PROVIDED INFORMATION
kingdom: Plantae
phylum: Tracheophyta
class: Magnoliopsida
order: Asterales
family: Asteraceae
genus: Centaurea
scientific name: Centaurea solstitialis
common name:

---

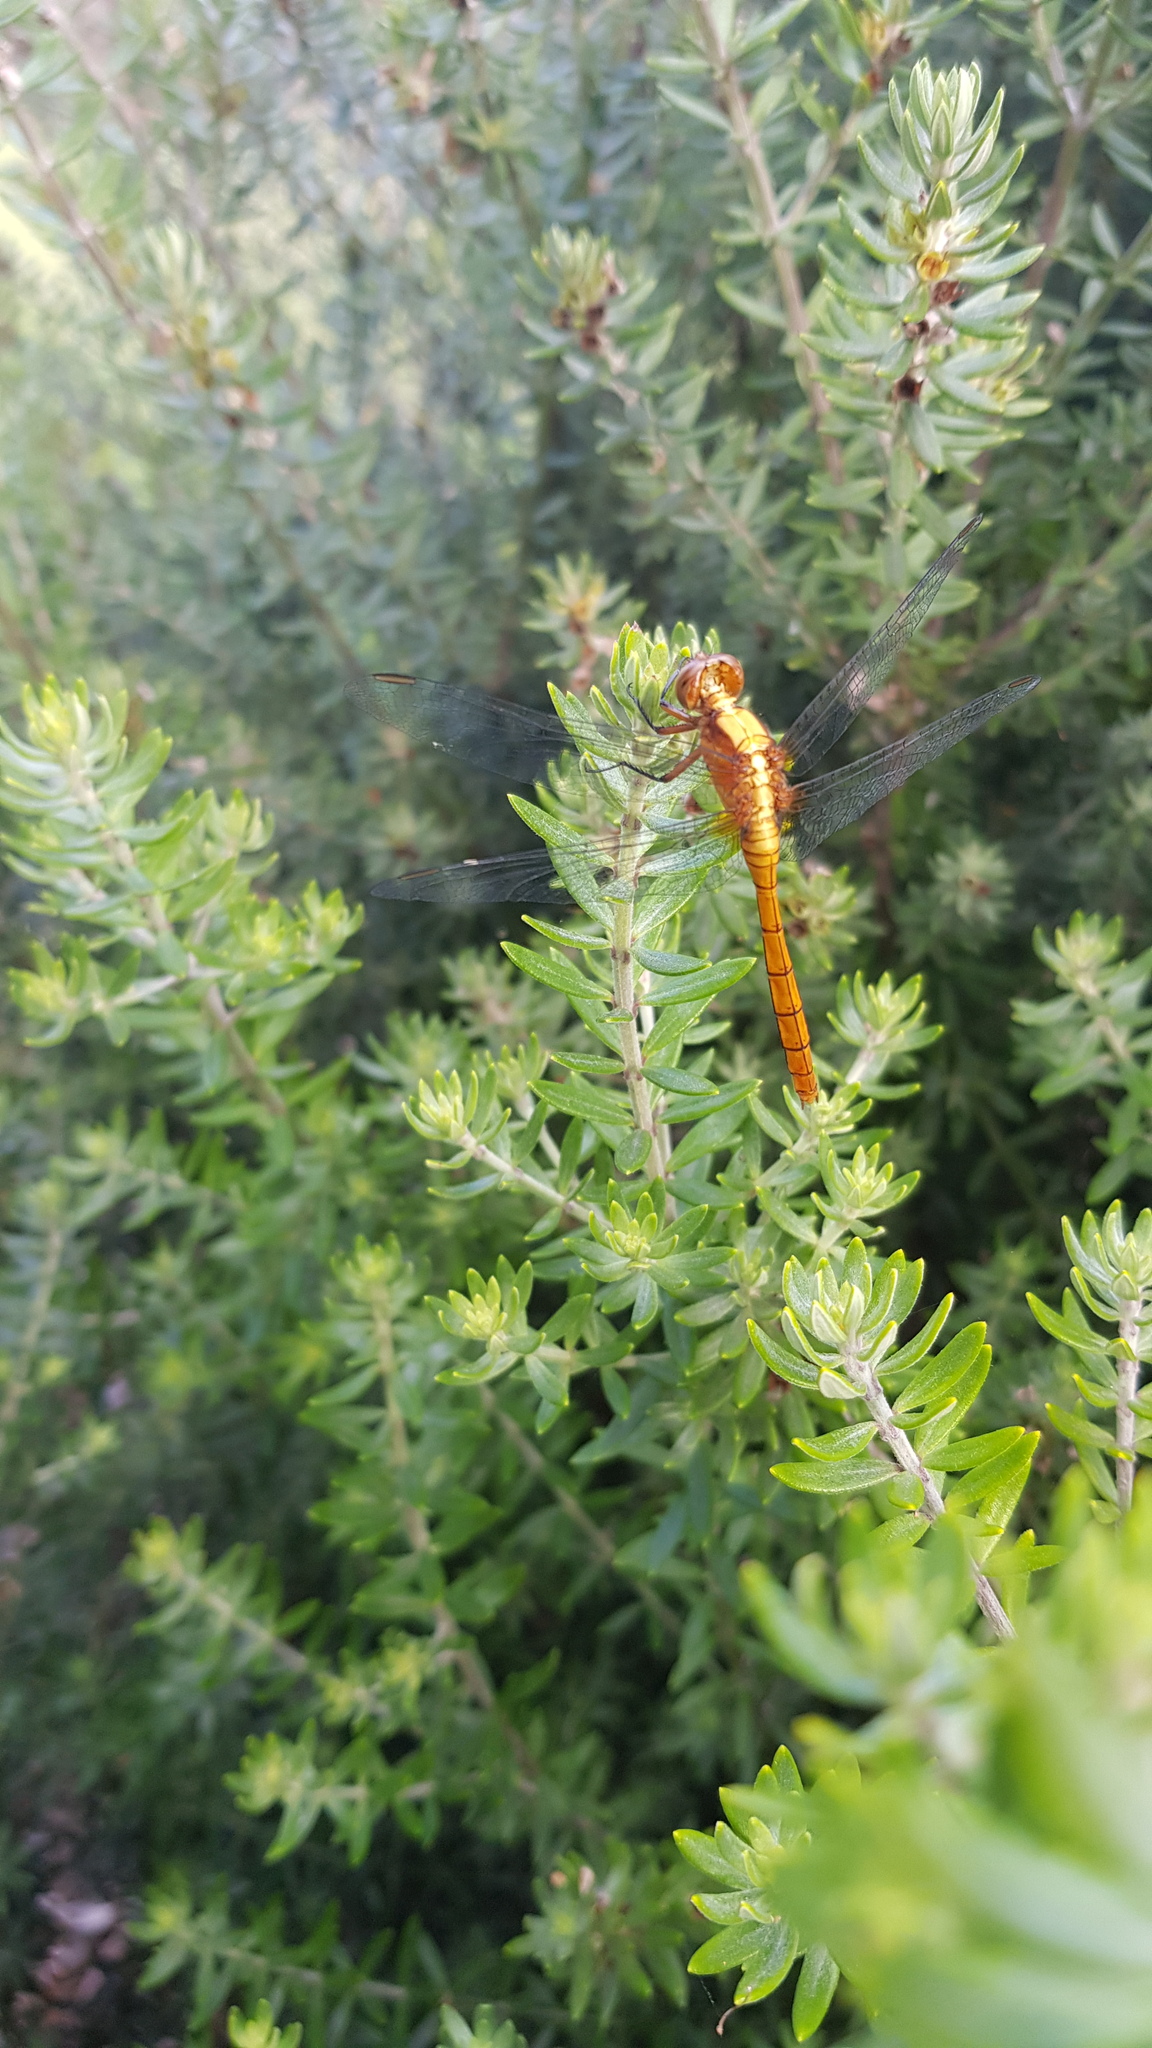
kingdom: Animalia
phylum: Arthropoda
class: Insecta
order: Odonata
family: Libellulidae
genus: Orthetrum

PROBLEM DETAILS
Quote the lines starting at the one containing "kingdom: Plantae" and ending at the one containing "scientific name: Centaurea solstitialis", both included.

EXERCISE RESULT
kingdom: Plantae
phylum: Tracheophyta
class: Magnoliopsida
order: Asterales
family: Asteraceae
genus: Centaurea
scientific name: Centaurea solstitialis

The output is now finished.